Sofia with one of Lego’s new characters in the Lego Friends Universe. (Credit: @bbcnews on Instagram)

Sofia, an 8-year-old from the U.K. who was born without a left hand, says she’s grown up without toys that resemble her. When Sofia wrote a letter to the company saying she didn’t feel represented, Lego designers took action. 

And on BBC Breakfast last week, representatives from Lego Group surprised Sofia with Autumn – a new character with a missing limb, just like her. 

Autumn is part of a new line of characters in the Lego Friends Universe that the giant toy company first announced late last month. Sofia’s mother, Jessica, told BBC Breakfast that she and her daughter often discuss “that bodies come in different shapes and forms and sizes and colors.” But then why don’t our toys, Sofia and her family wondered? 

And they weren’t alone in feeling unrepresented – Lego Friends Universe design director Fenella Charity told BBC that the company has received many letters from children just like Sofia. “[W]hen we see these letters that have been crafted so carefully by the children that write them, it’s really inspiring to us, and definitely makes us inspired to make a difference,” Charity said. “It makes what we’re doing real.”

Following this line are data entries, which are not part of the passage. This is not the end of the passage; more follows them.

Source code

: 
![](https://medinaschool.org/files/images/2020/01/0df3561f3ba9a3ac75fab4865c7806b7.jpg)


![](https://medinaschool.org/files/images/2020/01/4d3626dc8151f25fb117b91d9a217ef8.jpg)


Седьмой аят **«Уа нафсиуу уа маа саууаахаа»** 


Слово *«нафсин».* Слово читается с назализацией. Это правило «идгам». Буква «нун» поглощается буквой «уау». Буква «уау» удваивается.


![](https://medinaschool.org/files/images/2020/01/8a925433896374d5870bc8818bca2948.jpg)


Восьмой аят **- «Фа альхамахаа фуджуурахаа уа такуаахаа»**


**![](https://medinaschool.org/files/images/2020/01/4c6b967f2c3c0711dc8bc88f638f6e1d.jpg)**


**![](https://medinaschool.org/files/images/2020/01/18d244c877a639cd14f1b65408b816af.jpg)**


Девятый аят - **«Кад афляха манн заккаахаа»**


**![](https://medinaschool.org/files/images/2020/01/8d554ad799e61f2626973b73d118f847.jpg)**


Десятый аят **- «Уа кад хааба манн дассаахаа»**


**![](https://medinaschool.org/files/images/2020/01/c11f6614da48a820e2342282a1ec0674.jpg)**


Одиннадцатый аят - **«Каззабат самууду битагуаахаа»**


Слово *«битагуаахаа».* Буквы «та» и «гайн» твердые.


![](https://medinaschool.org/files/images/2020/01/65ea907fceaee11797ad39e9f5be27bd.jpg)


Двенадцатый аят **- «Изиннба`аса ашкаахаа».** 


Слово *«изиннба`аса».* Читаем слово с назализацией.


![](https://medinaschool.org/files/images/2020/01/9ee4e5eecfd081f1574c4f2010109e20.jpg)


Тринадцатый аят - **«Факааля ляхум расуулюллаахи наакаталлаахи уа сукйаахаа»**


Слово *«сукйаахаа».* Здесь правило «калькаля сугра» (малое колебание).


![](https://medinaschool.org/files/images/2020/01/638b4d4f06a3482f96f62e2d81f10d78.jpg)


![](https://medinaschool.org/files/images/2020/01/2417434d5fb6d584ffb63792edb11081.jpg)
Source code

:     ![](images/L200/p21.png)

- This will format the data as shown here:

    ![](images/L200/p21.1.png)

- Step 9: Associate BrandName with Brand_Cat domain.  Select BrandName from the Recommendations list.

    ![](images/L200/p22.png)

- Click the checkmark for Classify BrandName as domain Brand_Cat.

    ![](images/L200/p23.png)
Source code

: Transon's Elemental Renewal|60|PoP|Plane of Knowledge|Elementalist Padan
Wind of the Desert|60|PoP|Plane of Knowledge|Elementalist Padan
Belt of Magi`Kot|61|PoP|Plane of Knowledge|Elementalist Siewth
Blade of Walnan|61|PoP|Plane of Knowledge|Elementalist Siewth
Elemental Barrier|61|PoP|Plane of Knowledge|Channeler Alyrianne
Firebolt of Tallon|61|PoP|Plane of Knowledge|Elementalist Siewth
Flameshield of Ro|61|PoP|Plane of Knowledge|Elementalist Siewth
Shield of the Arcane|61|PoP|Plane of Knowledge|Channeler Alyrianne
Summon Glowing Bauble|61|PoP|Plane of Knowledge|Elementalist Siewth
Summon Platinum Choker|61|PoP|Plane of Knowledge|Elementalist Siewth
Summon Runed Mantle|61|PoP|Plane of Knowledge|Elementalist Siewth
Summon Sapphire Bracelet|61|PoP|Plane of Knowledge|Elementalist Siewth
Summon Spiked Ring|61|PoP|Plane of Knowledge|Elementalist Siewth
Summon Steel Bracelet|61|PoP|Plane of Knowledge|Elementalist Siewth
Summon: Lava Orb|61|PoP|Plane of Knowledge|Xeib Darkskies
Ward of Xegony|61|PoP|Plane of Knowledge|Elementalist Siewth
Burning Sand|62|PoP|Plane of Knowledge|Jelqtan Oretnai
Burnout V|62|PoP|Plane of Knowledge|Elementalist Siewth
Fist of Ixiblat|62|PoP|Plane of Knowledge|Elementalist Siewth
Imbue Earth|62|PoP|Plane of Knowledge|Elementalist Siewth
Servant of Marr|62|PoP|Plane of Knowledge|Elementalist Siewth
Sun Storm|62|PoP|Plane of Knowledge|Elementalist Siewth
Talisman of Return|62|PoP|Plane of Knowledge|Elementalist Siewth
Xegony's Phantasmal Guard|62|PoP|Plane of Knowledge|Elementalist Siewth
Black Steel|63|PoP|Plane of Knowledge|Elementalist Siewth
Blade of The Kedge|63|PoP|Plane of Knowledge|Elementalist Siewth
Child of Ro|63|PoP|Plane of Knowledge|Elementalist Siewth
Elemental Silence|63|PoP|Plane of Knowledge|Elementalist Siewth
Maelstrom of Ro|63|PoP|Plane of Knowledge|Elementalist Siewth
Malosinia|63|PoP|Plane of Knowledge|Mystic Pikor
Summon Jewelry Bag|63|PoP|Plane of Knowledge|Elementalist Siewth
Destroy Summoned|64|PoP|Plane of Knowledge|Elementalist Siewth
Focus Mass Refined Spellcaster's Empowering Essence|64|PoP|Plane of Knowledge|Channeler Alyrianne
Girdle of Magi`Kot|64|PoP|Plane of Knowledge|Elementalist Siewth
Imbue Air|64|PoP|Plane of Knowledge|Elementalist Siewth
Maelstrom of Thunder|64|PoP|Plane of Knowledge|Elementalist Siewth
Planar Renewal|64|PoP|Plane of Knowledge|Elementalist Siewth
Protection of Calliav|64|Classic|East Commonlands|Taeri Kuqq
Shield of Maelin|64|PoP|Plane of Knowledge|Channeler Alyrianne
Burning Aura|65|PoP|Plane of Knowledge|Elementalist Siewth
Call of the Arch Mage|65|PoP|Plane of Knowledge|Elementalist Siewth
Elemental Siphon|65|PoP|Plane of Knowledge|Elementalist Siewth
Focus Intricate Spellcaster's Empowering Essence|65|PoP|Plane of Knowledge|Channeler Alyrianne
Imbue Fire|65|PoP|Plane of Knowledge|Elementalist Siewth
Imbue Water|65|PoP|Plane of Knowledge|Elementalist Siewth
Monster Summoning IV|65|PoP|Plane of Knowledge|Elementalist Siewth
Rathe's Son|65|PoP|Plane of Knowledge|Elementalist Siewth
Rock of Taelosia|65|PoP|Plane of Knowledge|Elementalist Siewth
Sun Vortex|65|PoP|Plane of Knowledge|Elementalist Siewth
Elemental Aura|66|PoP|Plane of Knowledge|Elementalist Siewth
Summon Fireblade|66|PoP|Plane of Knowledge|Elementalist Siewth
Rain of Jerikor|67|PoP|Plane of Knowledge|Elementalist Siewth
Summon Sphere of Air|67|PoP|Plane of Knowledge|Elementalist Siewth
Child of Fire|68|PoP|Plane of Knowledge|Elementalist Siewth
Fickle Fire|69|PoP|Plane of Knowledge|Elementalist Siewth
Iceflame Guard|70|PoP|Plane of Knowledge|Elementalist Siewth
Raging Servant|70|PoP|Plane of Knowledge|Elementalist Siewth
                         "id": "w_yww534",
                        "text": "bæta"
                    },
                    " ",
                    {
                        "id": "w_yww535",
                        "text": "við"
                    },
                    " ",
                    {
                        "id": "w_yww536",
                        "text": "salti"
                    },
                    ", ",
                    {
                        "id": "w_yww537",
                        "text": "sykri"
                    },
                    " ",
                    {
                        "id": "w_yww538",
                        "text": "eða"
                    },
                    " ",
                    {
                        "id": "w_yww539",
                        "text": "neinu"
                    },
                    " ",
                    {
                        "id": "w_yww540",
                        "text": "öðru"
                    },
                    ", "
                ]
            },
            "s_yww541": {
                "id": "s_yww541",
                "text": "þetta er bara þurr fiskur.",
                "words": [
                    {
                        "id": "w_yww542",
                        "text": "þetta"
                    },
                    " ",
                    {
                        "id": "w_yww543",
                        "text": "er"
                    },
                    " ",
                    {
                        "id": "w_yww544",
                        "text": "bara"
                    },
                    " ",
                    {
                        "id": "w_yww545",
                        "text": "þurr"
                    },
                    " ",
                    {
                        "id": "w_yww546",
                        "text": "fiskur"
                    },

There are eight new “friends” in the universe, all with varying skin tones, whose background stories have them coming from different cultures and experiencing both visible or non-visible disabilities – including the character without a left hand.

The company said in a release that the goal with this new crop of toys is to inspire children to be “better friends to themselves and others while providing emotional and social development through play, to help them better understand individuality, diversity, and the modern world.”

The new line will be available for purchase at the start of the new year. A television special about the characters will soon follow, Lego officials added in the release. Like the new set of characters, the TV show – created in collaboration with the Geena Davis Institute on Gender and Media – includes various storylines that are “relatable, inclusive, and reflective of the difficulties and experiences that children face today.”

So far, Lego’s target audience appears to be loving it – after coming face-to-face with Autumn, Sofia deemed the new toys “amazing.”